Saturday, January 19, 2013

Munificent Mercy - Greathearted Grace

One of the terms that you don't hear much anymore in the English language is "munificent." It means generous, giving and unselfish to the extreme. 

Every so often, I dig out a word like that and roll it around on my tongue, meditate on it as one of the character attributes of God, and apply it to other character traits He has. 

When I thought of "munificent," the word "mercy" came to mind. Automatically. (Never mind that they both start with the letter M...) God's mercy is over and above what anyone deserves. Including people of the Way. 

I forget that. I get so full of myself sometimes; I think I'm something special, which in a way I am as an adopted child of the Great King, but I get to taking credit for that when I know perfectly well it has nothing to do with me, but with the relationship I have with God, the one that Jesus paid the ultimate price for me to be able to have. Without His munificent mercy, I would be stuck in the mire, unable to get out of my own slime. 

Jesus made that possible, pulled me out of the pit. I couldn't get out on my own - not in a million billion years.

Royalty-free image used by permission.
"The Cross and the Hand" photo courtesy of its creator, njaj , at
http://www.freedigitalphotos.net/
And then on top of that ... He gave me His grace, out of His great Heart of love. This is what I think of as "Beyond" or as one of my kids said once, "A and B the C of D - Above and Beyond the Call of Duty" ... and then some ... because when you get right down to it, He didn't have to.  

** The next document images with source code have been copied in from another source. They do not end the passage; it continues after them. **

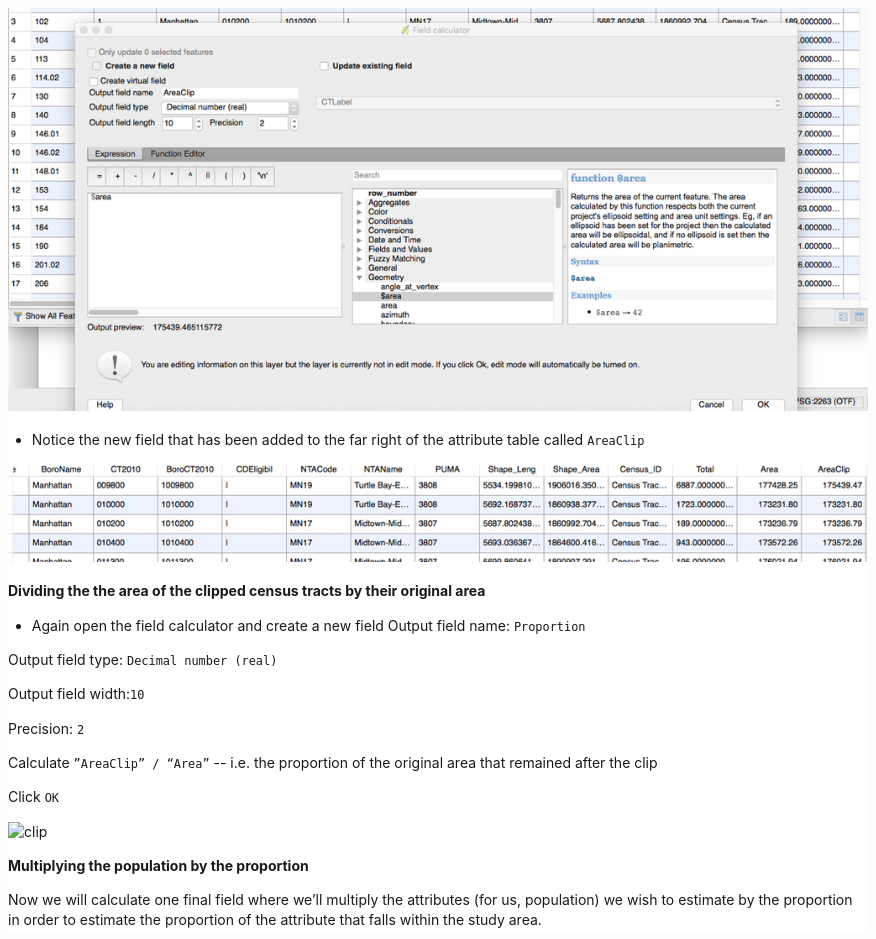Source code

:![vector](https://github.com/michellejm/Intro-QGIS-CUNY-FemSTEM/blob/master/Images/femstem02_16.png)

* Notice the new field that has been added to the far right of the attribute table called `AreaClip`

![vector](https://github.com/michellejm/Intro-QGIS-CUNY-FemSTEM/blob/master/Images/femstem02_17.png)

**Dividing the the area of the clipped census tracts by their original area**

* Again open the field calculator and create a new field
Output field name: `Proportion`

Output field type: `Decimal number (real)`

Output field width:`10` 

Precision: `2`

Calculate `”AreaClip” / “Area”` -- i.e. the proportion of the original area that remained after the clip

Click `OK`

![clip](https://github.com/CenterForSpatialResearch/MappingForTheUrbanHumanities_2018/blob/master/Images/mappingdata08_22.png)

**Multiplying the population by the proportion** 

Now we will calculate one final field where we’ll multiply the attributes (for us, population) we wish to estimate by the proportion in order to estimate the proportion of the attribute that falls within the study area. 

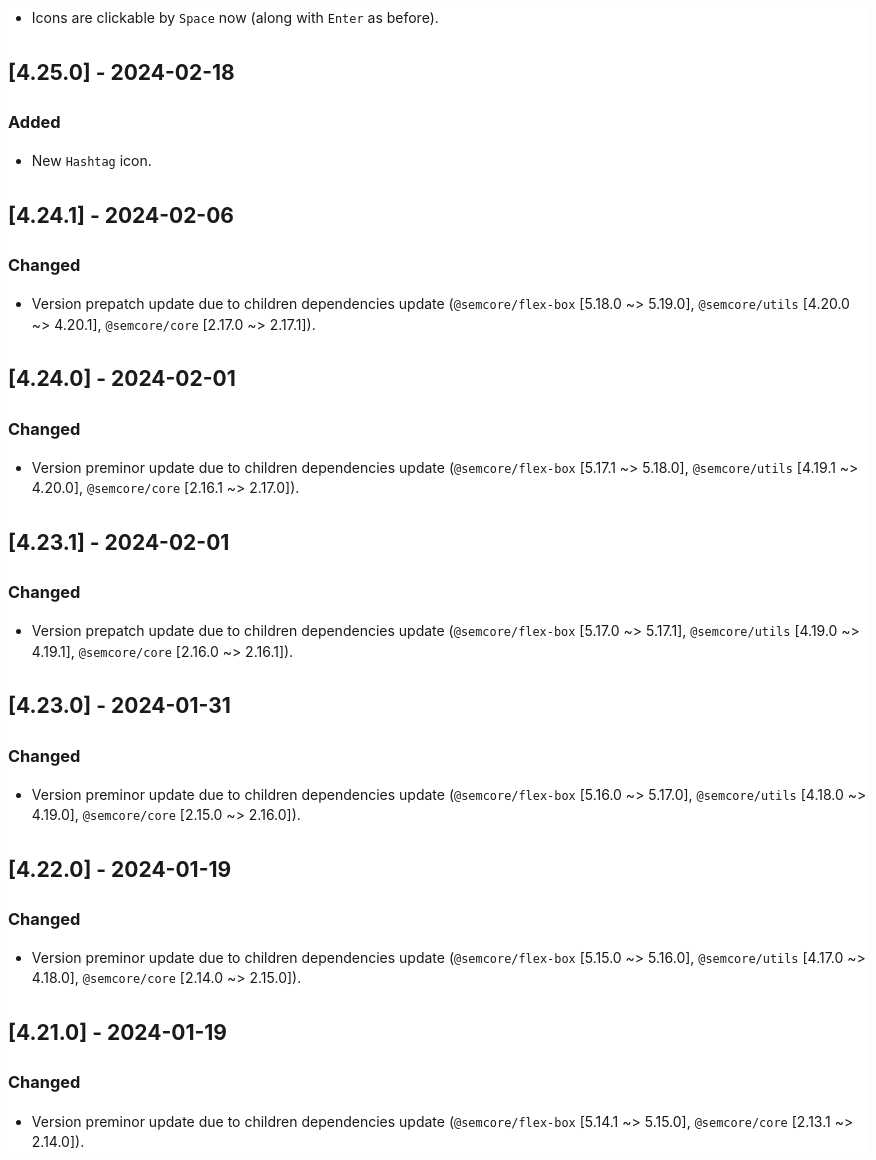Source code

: * Icons are clickable by `Space` now (along with `Enter` as before).

## [4.25.0] - 2024-02-18

### Added

* New `Hashtag` icon.

## [4.24.1] - 2024-02-06

### Changed

* Version prepatch update due to children dependencies update (`@semcore/flex-box` [5.18.0 ~> 5.19.0], `@semcore/utils` [4.20.0 ~> 4.20.1], `@semcore/core` [2.17.0 ~> 2.17.1]).

## [4.24.0] - 2024-02-01

### Changed

* Version preminor update due to children dependencies update (`@semcore/flex-box` [5.17.1 ~> 5.18.0], `@semcore/utils` [4.19.1 ~> 4.20.0], `@semcore/core` [2.16.1 ~> 2.17.0]).

## [4.23.1] - 2024-02-01

### Changed

* Version prepatch update due to children dependencies update (`@semcore/flex-box` [5.17.0 ~> 5.17.1], `@semcore/utils` [4.19.0 ~> 4.19.1], `@semcore/core` [2.16.0 ~> 2.16.1]).

## [4.23.0] - 2024-01-31

### Changed

* Version preminor update due to children dependencies update (`@semcore/flex-box` [5.16.0 ~> 5.17.0], `@semcore/utils` [4.18.0 ~> 4.19.0], `@semcore/core` [2.15.0 ~> 2.16.0]).

## [4.22.0] - 2024-01-19

### Changed

* Version preminor update due to children dependencies update (`@semcore/flex-box` [5.15.0 ~> 5.16.0], `@semcore/utils` [4.17.0 ~> 4.18.0], `@semcore/core` [2.14.0 ~> 2.15.0]).

## [4.21.0] - 2024-01-19

### Changed

* Version preminor update due to children dependencies update (`@semcore/flex-box` [5.14.1 ~> 5.15.0], `@semcore/core` [2.13.1 ~> 2.14.0]).
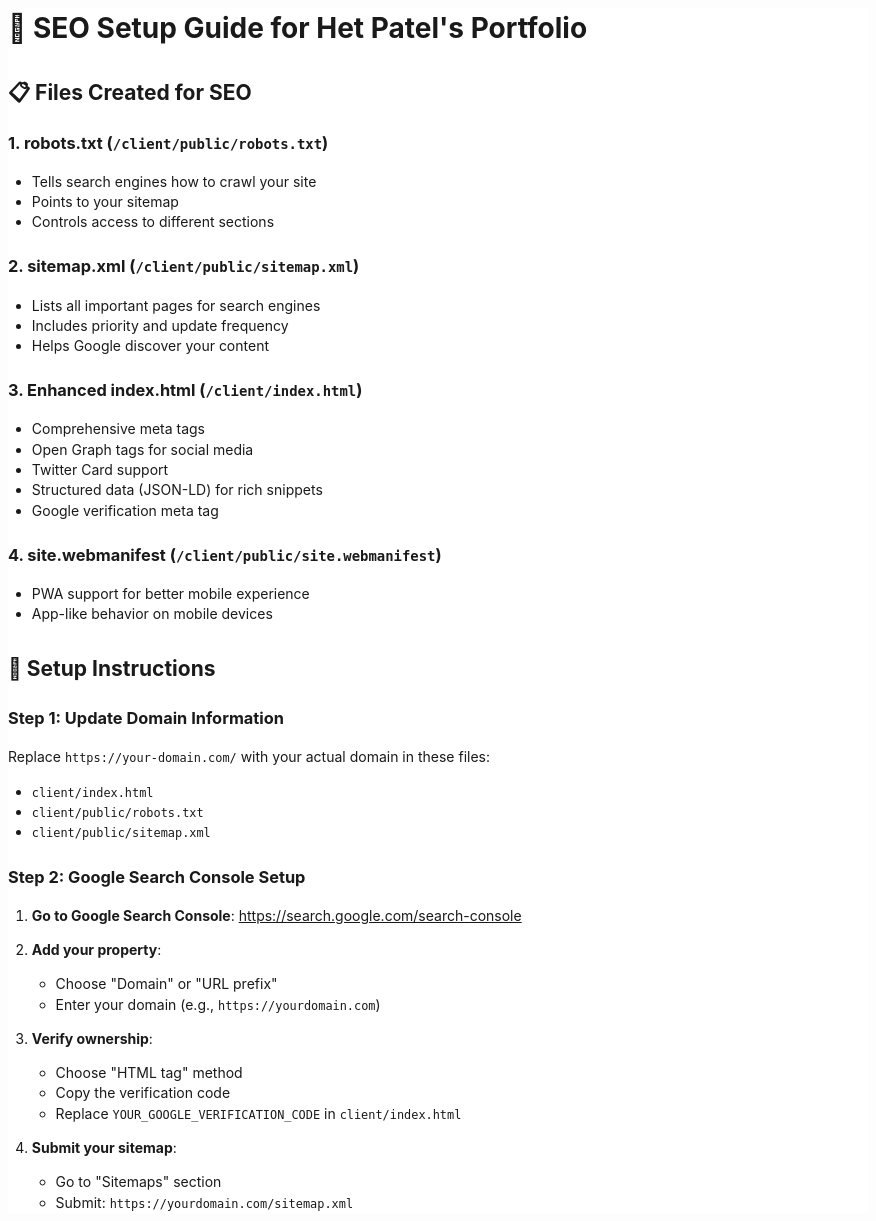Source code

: # 🚀 SEO Setup Guide for Het Patel's Portfolio

## 📋 Files Created for SEO

### 1. **robots.txt** (`/client/public/robots.txt`)
- Tells search engines how to crawl your site
- Points to your sitemap
- Controls access to different sections

### 2. **sitemap.xml** (`/client/public/sitemap.xml`)
- Lists all important pages for search engines
- Includes priority and update frequency
- Helps Google discover your content

### 3. **Enhanced index.html** (`/client/index.html`)
- Comprehensive meta tags
- Open Graph tags for social media
- Twitter Card support
- Structured data (JSON-LD) for rich snippets
- Google verification meta tag

### 4. **site.webmanifest** (`/client/public/site.webmanifest`)
- PWA support for better mobile experience
- App-like behavior on mobile devices

## 🔧 Setup Instructions

### Step 1: Update Domain Information
Replace `https://your-domain.com/` with your actual domain in these files:
- `client/index.html`
- `client/public/robots.txt`
- `client/public/sitemap.xml`

### Step 2: Google Search Console Setup

1. **Go to Google Search Console**: https://search.google.com/search-console

2. **Add your property**:
   - Choose "Domain" or "URL prefix"
   - Enter your domain (e.g., `https://yourdomain.com`)

3. **Verify ownership**:
   - Choose "HTML tag" method
   - Copy the verification code
   - Replace `YOUR_GOOGLE_VERIFICATION_CODE` in `client/index.html`

4. **Submit your sitemap**:
   - Go to "Sitemaps" section
   - Submit: `https://yourdomain.com/sitemap.xml`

He's God - He was not obligated (as in duty-bound) to provide a Way of redemption. He did it because He wanted to do it. He wanted to do it ... because He. Loves. Us. 

He. Loves. Me. Always has, always will. 

Greathearted grace. Not only removing the penalty of my insufficiency, but lavishing on me all the unconditional love I can stand, and more besides. Covering me, paying for me, believing in me: past, present, and future. Every thought, every moment, every motive, every word spoken, every time I could have said or done something but didn't. Acceptance with no strings attached. Approval in spite of my failings. Betrothal even while I was / am sullied by my own mediocrity. His patience even in the midst of my pain. His forgiveness even while I'm acting out, "in the very act." If that isn't cause for gratitude, if that doesn't spark devotion in me, if I want to take advantage or abuse that kind of generosity, then I've not understood either the depths of my own depravity or the deeper depths of His mercy and grace. Or both.

If / when I do start to grasp even part of that, it's so easy to want to live a life that's focused on Him, pleasing to Him. I don't have to try to have that desire, that passion ... it just comes; whether I "do it right" or not, I know He is delighted in my heart's desire. That passion for Him, the desire to put His wants above my own ... flows out of my innermost being, the one that is so thankful for every nasty thing He has taken away from me that I deserved, and every amazing thing He has given to me that I could never, ever earn ... all from the lavish love and goodness, the munificent mercy of His greathearted grace.